Exercise tasks:
1. In the post about dealing with acne, for how many years did the writer have acne?
2. Translate this sentence from the acne post into Spanish: "Remind yourself that acne is something you are going through, it is not who you are."
3. Transcribe the acne post starting at the words "People who identify" and ending after "the superficial stuff.".

----- Text shown

I dealt with acne for 13 years; cleared up in my early 20s only after some hefty medicines. Yes it sucks, I got so many women and men treating me like garbage because of my skin.
The best thing I did for myself was to get rid of the acne and pursue treatment. Now my problem is I'm getting looks of interest, but I have no self-esteem about my appearance, or I don't believe they are really interested since I have a long history of experiences telling me otherwise.
My advice is to not internalize what they are saying to you; that is what I did, and the road of recovery for that is much worse than just dealing with the acne medically. Remind yourself that acne is something you are going through, it is not who you are. If it lasts past your adolescence, make sure to see a dermatologist. You could get some help at the Doctor now too, but most people grow out of their acne. If you are taking steps to get treatments or inform yourself about the skin condition more, it's easier to blow off those people who give you grief. They are ignorant, and once you are armed with the knowledge you are doing everything possible to take control of the situation, their comments will not sting as much.
People who identify a person with their behavior, or appearance are superficial, and disrespectful. They don't respect you because they don't respect the fact God made you to be a wonderful part of His creation. God made you, He loves you. You may be going through a period where your body is adjusting to maturity, diet, or something else, but God, and those who respect you, see the beauty inside, and comment on that, not the superficial stuff.

----------
----- Data for analysis

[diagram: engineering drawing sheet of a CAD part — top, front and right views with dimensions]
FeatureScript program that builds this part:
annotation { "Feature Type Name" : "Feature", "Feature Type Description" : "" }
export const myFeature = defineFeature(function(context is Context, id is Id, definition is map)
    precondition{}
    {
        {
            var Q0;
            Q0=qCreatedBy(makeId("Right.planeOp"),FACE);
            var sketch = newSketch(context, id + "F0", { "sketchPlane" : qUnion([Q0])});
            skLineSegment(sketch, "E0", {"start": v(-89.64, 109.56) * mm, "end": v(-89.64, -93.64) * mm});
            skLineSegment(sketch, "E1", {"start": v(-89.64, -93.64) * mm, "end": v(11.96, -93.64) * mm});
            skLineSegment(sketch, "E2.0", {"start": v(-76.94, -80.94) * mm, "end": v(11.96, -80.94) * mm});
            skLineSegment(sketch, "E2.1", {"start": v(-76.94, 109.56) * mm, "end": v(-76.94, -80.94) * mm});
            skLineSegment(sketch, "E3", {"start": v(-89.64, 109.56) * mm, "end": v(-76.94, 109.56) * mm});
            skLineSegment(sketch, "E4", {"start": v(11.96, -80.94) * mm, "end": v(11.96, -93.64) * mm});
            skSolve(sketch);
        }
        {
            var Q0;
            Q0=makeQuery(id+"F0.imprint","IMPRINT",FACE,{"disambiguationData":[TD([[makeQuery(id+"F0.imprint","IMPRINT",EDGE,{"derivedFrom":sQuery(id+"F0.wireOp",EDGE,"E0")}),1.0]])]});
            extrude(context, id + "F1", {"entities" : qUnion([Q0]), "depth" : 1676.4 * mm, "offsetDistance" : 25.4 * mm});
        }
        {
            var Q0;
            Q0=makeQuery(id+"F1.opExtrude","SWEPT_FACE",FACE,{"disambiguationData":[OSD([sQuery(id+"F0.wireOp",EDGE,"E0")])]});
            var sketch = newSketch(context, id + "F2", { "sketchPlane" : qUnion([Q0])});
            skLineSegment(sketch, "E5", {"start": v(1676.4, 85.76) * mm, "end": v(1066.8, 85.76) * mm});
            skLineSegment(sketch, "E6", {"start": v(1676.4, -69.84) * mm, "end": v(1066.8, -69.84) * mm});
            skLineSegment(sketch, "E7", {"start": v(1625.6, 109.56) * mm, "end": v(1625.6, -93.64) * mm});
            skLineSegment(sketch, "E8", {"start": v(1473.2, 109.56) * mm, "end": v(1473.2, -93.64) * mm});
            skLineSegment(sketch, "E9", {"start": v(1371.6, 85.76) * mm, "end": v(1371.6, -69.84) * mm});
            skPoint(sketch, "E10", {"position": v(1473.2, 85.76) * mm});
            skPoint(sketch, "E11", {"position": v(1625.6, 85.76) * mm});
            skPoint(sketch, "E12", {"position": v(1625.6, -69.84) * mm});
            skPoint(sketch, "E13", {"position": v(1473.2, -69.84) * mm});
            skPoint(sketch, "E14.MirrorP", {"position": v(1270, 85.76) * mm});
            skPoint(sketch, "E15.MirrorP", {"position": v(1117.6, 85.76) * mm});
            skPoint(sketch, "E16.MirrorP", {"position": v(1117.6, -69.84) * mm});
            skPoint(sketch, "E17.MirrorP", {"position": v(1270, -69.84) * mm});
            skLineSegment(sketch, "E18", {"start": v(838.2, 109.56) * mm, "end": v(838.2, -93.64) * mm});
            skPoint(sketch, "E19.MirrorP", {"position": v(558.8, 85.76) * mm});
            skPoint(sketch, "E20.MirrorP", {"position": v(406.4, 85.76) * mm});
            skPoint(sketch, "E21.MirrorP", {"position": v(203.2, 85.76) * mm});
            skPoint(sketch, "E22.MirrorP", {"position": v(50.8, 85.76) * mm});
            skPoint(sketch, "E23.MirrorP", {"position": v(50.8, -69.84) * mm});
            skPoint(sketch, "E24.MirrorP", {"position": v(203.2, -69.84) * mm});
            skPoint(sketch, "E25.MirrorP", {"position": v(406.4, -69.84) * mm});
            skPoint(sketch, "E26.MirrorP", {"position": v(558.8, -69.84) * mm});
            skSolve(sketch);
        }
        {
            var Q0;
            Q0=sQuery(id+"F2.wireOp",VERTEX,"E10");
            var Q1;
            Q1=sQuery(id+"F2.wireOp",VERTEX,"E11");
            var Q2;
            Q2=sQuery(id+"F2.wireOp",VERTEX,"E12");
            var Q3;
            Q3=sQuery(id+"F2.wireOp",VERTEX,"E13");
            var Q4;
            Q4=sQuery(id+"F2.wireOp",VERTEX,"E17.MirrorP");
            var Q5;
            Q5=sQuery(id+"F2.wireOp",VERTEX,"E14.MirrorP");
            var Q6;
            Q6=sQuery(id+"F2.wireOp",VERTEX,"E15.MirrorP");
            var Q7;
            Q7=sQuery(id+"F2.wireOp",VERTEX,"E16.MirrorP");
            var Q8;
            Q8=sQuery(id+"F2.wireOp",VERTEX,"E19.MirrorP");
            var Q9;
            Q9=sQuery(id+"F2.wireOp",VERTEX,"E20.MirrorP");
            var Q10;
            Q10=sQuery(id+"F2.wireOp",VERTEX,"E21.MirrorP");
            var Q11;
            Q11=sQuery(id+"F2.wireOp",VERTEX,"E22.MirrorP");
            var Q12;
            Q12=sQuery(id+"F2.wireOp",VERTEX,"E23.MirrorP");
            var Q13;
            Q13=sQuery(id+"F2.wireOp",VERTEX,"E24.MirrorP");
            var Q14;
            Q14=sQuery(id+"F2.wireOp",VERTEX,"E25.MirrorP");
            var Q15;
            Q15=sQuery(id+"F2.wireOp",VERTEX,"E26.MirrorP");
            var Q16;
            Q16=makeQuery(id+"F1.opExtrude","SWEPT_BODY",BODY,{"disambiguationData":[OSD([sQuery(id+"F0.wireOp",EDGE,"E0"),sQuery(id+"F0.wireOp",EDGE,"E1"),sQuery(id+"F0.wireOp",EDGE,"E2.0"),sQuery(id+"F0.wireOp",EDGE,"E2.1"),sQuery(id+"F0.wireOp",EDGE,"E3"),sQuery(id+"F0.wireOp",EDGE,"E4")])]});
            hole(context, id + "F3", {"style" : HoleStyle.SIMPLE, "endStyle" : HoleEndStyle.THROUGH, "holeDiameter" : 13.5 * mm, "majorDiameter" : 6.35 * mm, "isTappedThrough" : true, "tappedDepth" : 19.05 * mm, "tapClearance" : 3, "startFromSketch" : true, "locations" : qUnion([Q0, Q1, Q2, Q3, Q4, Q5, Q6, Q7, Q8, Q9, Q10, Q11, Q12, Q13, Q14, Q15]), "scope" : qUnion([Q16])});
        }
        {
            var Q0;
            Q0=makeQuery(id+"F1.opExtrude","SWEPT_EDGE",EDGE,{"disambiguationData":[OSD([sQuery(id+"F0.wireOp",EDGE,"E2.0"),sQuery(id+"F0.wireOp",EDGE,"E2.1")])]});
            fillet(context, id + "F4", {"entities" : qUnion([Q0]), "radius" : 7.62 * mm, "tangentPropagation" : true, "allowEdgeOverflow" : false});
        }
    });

----------

Answers to the exercises:
1. 13 years.

2. Recuérdate que el acné es algo por lo que estás pasando, no es quien eres.

3.
People who identify a person with their behavior, or appearance are superficial, and disrespectful. They don't respect you because they don't respect the fact God made you to be a wonderful part of His creation. God made you, He loves you. You may be going through a period where your body is adjusting to maturity, diet, or something else, but God, and those who respect you, see the beauty inside, and comment on that, not the superficial stuff.